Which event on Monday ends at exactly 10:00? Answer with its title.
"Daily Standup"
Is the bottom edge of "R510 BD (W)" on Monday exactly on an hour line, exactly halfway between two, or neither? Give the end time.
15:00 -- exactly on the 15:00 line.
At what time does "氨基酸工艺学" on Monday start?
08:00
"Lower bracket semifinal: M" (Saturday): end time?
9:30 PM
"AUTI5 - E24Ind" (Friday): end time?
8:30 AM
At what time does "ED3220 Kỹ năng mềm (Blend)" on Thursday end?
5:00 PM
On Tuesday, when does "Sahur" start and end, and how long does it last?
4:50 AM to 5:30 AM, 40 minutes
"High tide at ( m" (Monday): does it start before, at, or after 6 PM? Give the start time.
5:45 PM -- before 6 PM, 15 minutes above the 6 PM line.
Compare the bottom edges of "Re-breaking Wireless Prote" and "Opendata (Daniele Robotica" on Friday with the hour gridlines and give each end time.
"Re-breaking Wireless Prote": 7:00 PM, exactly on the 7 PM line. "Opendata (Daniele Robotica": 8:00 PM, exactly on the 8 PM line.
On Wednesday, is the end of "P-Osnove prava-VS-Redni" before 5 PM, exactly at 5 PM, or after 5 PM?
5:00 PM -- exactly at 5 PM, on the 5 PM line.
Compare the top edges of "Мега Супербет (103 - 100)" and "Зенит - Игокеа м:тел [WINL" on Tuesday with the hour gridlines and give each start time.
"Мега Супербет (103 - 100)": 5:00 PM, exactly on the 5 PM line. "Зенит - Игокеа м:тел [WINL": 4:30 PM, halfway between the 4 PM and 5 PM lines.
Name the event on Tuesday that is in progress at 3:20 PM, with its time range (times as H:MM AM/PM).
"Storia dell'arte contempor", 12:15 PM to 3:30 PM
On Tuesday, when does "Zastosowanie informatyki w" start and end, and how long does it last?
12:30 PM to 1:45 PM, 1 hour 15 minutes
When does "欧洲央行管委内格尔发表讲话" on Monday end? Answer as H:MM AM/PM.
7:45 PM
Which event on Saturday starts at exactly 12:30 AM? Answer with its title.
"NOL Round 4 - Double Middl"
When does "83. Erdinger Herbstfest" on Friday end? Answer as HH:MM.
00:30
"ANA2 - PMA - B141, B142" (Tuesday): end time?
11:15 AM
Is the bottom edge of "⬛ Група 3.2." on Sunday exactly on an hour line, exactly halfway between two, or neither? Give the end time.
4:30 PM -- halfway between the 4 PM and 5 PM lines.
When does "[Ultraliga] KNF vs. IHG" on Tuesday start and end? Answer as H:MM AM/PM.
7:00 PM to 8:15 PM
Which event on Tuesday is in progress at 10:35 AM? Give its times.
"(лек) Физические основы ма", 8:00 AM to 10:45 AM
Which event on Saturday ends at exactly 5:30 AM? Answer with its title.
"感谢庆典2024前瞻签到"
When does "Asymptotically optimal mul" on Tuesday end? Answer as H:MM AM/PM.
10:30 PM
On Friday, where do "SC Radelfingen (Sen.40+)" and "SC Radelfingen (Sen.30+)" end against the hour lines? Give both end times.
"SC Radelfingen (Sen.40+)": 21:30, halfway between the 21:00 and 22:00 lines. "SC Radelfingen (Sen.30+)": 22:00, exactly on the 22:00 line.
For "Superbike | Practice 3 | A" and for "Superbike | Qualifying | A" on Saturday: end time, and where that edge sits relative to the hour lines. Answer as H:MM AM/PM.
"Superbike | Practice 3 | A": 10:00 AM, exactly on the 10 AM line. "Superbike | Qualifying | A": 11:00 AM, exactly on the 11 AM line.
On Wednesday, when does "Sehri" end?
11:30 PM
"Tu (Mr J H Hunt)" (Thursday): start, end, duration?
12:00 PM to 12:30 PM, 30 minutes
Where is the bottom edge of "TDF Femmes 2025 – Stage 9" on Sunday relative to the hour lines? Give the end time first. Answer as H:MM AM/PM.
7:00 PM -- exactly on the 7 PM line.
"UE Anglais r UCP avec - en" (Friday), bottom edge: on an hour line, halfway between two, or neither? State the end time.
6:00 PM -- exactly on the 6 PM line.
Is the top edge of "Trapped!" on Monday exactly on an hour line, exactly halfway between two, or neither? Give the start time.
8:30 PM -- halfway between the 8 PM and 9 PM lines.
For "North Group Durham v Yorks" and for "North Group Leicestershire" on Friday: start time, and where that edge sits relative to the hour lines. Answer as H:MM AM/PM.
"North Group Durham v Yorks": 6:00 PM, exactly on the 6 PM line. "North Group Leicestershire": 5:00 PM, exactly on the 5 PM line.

**Direction**
Update all of the lines above by replacing "gridlines" with "grid lines" wherever it appears, keeping everything else unchanged.

**Written solution**
Which event on Monday ends at exactly 10:00? Answer with its title.
"Daily Standup"
Is the bottom edge of "R510 BD (W)" on Monday exactly on an hour line, exactly halfway between two, or neither? Give the end time.
15:00 -- exactly on the 15:00 line.
At what time does "氨基酸工艺学" on Monday start?
08:00
"Lower bracket semifinal: M" (Saturday): end time?
9:30 PM
"AUTI5 - E24Ind" (Friday): end time?
8:30 AM
At what time does "ED3220 Kỹ năng mềm (Blend)" on Thursday end?
5:00 PM
On Tuesday, when does "Sahur" start and end, and how long does it last?
4:50 AM to 5:30 AM, 40 minutes
"High tide at ( m" (Monday): does it start before, at, or after 6 PM? Give the start time.
5:45 PM -- before 6 PM, 15 minutes above the 6 PM line.
Compare the bottom edges of "Re-breaking Wireless Prote" and "Opendata (Daniele Robotica" on Friday with the hour grid lines and give each end time.
"Re-breaking Wireless Prote": 7:00 PM, exactly on the 7 PM line. "Opendata (Daniele Robotica": 8:00 PM, exactly on the 8 PM line.
On Wednesday, is the end of "P-Osnove prava-VS-Redni" before 5 PM, exactly at 5 PM, or after 5 PM?
5:00 PM -- exactly at 5 PM, on the 5 PM line.
Compare the top edges of "Мега Супербет (103 - 100)" and "Зенит - Игокеа м:тел [WINL" on Tuesday with the hour grid lines and give each start time.
"Мега Супербет (103 - 100)": 5:00 PM, exactly on the 5 PM line. "Зенит - Игокеа м:тел [WINL": 4:30 PM, halfway between the 4 PM and 5 PM lines.
Name the event on Tuesday that is in progress at 3:20 PM, with its time range (times as H:MM AM/PM).
"Storia dell'arte contempor", 12:15 PM to 3:30 PM
On Tuesday, when does "Zastosowanie informatyki w" start and end, and how long does it last?
12:30 PM to 1:45 PM, 1 hour 15 minutes
When does "欧洲央行管委内格尔发表讲话" on Monday end? Answer as H:MM AM/PM.
7:45 PM
Which event on Saturday starts at exactly 12:30 AM? Answer with its title.
"NOL Round 4 - Double Middl"
When does "83. Erdinger Herbstfest" on Friday end? Answer as HH:MM.
00:30
"ANA2 - PMA - B141, B142" (Tuesday): end time?
11:15 AM
Is the bottom edge of "⬛ Група 3.2." on Sunday exactly on an hour line, exactly halfway between two, or neither? Give the end time.
4:30 PM -- halfway between the 4 PM and 5 PM lines.
When does "[Ultraliga] KNF vs. IHG" on Tuesday start and end? Answer as H:MM AM/PM.
7:00 PM to 8:15 PM
Which event on Tuesday is in progress at 10:35 AM? Give its times.
"(лек) Физические основы ма", 8:00 AM to 10:45 AM
Which event on Saturday ends at exactly 5:30 AM? Answer with its title.
"感谢庆典2024前瞻签到"
When does "Asymptotically optimal mul" on Tuesday end? Answer as H:MM AM/PM.
10:30 PM
On Friday, where do "SC Radelfingen (Sen.40+)" and "SC Radelfingen (Sen.30+)" end against the hour lines? Give both end times.
"SC Radelfingen (Sen.40+)": 21:30, halfway between the 21:00 and 22:00 lines. "SC Radelfingen (Sen.30+)": 22:00, exactly on the 22:00 line.
For "Superbike | Practice 3 | A" and for "Superbike | Qualifying | A" on Saturday: end time, and where that edge sits relative to the hour lines. Answer as H:MM AM/PM.
"Superbike | Practice 3 | A": 10:00 AM, exactly on the 10 AM line. "Superbike | Qualifying | A": 11:00 AM, exactly on the 11 AM line.
On Wednesday, when does "Sehri" end?
11:30 PM
"Tu (Mr J H Hunt)" (Thursday): start, end, duration?
12:00 PM to 12:30 PM, 30 minutes
Where is the bottom edge of "TDF Femmes 2025 – Stage 9" on Sunday relative to the hour lines? Give the end time first. Answer as H:MM AM/PM.
7:00 PM -- exactly on the 7 PM line.
"UE Anglais r UCP avec - en" (Friday), bottom edge: on an hour line, halfway between two, or neither? State the end time.
6:00 PM -- exactly on the 6 PM line.
Is the top edge of "Trapped!" on Monday exactly on an hour line, exactly halfway between two, or neither? Give the start time.
8:30 PM -- halfway between the 8 PM and 9 PM lines.
For "North Group Durham v Yorks" and for "North Group Leicestershire" on Friday: start time, and where that edge sits relative to the hour lines. Answer as H:MM AM/PM.
"North Group Durham v Yorks": 6:00 PM, exactly on the 6 PM line. "North Group Leicestershire": 5:00 PM, exactly on the 5 PM line.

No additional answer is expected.